Uitspraak
1.Procesverloop
2.Beoordeling van het middel
3.Beslissing
28 juni 2024.
Hoge Raad
In deze zaak heeft de Hoge Raad op 28 juni 2024 uitspraak gedaan in het cassatieberoep van [verzoeker] tegen de Staat der Nederlanden, vertegenwoordigd door het Ministerie van Binnenlandse Zaken en Koninkrijksrelaties. Het cassatieberoep volgde op eerdere beschikkingen van het Gerecht in eerste aanleg van Sint Maarten en het Gemeenschappelijk Hof van Justitie van Aruba, Curaçao, Sint Maarten en van Bonaire, Sint Eustatius en Saba. De Hoge Raad heeft de klachten van [verzoeker] over de beschikking van het hof beoordeeld, maar deze klachten konden niet leiden tot vernietiging van de beschikking. De Hoge Raad oordeelde dat het niet nodig was om te motiveren waarom het tot dit oordeel kwam, aangezien de vragen die aan de orde waren niet van belang waren voor de eenheid of de ontwikkeling van het recht, zoals bedoeld in artikel 81 lid 1 van de Wet op de rechterlijke organisatie.

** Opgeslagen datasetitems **

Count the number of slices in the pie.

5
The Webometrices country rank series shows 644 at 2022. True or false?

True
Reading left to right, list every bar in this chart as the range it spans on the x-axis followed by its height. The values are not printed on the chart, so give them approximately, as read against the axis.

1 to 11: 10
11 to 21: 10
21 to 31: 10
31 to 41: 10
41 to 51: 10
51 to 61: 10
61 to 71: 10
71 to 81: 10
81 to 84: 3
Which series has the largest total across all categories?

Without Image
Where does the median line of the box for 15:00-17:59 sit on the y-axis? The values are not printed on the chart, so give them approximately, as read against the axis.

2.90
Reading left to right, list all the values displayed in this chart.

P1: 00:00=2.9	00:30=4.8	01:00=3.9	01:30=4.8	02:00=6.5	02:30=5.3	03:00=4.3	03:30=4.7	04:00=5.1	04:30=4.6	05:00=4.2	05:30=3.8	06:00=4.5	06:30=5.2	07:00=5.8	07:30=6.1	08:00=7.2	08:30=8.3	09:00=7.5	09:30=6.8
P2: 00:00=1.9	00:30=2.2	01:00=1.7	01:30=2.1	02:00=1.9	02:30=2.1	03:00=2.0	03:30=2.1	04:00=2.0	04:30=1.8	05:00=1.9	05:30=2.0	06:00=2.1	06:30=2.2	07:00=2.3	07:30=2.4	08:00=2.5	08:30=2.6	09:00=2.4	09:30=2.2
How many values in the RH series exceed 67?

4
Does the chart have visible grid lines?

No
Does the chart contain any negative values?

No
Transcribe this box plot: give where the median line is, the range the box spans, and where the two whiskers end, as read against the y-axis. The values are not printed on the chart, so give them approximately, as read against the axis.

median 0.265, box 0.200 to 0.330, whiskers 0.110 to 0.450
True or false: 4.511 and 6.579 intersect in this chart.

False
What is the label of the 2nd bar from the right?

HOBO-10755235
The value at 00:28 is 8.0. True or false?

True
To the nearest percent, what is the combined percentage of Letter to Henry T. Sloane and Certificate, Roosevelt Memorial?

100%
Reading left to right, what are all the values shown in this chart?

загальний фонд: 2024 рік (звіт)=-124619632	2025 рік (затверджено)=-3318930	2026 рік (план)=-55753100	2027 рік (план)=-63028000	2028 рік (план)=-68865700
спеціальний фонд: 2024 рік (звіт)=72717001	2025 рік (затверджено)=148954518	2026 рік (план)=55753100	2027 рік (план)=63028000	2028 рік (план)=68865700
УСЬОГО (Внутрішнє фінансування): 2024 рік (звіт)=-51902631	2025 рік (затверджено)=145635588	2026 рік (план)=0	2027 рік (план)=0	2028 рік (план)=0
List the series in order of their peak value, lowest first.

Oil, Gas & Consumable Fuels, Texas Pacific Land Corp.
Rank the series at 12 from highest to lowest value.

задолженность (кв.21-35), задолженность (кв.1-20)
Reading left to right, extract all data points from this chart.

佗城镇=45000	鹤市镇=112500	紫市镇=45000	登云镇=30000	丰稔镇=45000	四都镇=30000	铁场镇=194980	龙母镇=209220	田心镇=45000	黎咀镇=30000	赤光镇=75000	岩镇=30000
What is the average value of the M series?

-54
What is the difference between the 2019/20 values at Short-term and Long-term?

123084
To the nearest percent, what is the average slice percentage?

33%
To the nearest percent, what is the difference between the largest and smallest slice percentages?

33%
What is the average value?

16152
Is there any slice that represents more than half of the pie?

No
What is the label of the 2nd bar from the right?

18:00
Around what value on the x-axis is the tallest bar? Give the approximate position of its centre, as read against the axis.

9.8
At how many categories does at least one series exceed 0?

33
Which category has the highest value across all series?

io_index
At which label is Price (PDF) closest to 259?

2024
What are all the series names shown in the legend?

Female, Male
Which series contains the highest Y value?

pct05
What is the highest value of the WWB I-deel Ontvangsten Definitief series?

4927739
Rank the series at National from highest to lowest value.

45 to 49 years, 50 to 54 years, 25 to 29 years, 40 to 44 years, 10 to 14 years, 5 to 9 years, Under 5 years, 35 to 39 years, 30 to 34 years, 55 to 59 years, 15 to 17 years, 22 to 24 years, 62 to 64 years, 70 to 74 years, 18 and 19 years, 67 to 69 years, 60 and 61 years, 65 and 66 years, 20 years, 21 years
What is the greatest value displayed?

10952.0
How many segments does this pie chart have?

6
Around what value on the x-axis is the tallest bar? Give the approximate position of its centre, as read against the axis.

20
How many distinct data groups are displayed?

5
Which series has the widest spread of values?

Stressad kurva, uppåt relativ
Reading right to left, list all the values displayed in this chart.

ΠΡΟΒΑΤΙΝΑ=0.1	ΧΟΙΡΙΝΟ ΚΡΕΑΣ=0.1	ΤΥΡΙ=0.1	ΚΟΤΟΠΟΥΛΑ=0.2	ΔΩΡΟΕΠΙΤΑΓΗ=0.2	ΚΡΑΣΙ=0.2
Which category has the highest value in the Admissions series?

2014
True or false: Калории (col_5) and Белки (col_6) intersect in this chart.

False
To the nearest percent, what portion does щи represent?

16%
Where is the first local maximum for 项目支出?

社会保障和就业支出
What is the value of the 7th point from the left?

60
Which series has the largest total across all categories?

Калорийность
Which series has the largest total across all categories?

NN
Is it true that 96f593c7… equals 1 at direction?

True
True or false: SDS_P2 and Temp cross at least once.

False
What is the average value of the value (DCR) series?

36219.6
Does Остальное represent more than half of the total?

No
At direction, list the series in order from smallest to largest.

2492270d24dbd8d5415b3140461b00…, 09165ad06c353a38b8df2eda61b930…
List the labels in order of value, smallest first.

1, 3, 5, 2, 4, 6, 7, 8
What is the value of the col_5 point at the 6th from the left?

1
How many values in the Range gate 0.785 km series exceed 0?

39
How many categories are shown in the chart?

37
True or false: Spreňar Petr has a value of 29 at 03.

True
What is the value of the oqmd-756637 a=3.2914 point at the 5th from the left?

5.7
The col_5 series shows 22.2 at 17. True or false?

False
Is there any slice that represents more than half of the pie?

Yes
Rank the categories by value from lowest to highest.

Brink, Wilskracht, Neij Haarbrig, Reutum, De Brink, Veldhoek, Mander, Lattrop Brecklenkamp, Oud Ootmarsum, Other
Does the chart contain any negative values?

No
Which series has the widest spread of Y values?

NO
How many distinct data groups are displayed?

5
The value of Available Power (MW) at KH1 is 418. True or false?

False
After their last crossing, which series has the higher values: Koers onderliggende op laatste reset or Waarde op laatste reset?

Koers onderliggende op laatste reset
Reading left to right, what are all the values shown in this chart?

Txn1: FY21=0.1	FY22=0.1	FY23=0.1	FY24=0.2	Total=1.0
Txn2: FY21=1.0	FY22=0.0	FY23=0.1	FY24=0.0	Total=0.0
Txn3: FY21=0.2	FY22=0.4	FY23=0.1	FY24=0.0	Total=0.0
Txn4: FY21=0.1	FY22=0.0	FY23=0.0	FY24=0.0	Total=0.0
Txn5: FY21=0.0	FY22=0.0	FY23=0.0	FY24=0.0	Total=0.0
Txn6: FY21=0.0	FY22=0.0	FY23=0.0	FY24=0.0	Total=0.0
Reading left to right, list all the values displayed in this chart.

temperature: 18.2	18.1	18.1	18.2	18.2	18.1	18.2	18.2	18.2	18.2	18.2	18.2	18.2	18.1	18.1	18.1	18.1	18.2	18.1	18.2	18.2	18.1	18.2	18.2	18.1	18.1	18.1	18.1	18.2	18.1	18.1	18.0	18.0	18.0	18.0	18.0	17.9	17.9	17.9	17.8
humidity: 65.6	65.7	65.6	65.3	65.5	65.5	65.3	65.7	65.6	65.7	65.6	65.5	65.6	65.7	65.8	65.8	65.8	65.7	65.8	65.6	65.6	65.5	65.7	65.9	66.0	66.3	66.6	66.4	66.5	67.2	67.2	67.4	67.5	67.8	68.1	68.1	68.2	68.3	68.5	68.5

** Te doen **
(1) Beantwoord de volgende vragen over de tekst over de uitspraak van de Hoge Raad.
(a) Op welke datum deed de Hoge Raad uitspraak?
(b) Door welk ministerie werd de Staat der Nederlanden vertegenwoordigd?
(c) Naar welk wetsartikel verwijst de Hoge Raad?
(2) Geef bij elke bewering aan of die overeenkomt met de tekst over de uitspraak van de Hoge Raad, en citeer de woorden uit de tekst die dat bepalen.
(a) De klachten van [verzoeker] leidden tot vernietiging van de beschikking van het hof.
(b) Het cassatieberoep volgde op eerdere beschikkingen van het Gerecht in eerste aanleg van Sint Maarten.
(c) De Hoge Raad motiveerde uitgebreid waarom het tot zijn oordeel kwam.
(3) Ga verder met de tekst over de uitspraak van de Hoge Raad, te beginnen na de laatste zin.

** Resultaten per opdracht **
(1)
(a) Op 28 juni 2024.
(b) Door het Ministerie van Binnenlandse Zaken en Koninkrijksrelaties.
(c) Naar artikel 81 lid 1 van de Wet op de rechterlijke organisatie.

(2)
(a) Nee: "deze klachten konden niet leiden tot vernietiging van de beschikking"
(b) Ja: "Het cassatieberoep volgde op eerdere beschikkingen van het Gerecht in eerste aanleg van Sint Maarten"
(c) Nee: "De Hoge Raad oordeelde dat het niet nodig was om te motiveren waarom het tot dit oordeel kwam"

(3)
De Hoge Raad heeft het beroep van [verzoeker] verworpen en hem veroordeeld in de kosten van het geding in cassatie, die aan de zijde van de Staat zijn begroot op € 857,-- aan verschotten en € 1.800,-- voor salaris, vermeerderd met de wettelijke rente indien deze kosten niet binnen veertien dagen na de uitspraak zijn voldaan. Deze beschikking is openbaar uitgesproken door de vicepresident en de raadsheren, waarbij de voorzitter M.J. Kroeze en de raadsheren H.M. Wattendorff en F.J.P. Lock betrokken waren, en de uitspraak werd gedaan door raadsheer A.E.B. ter Heide.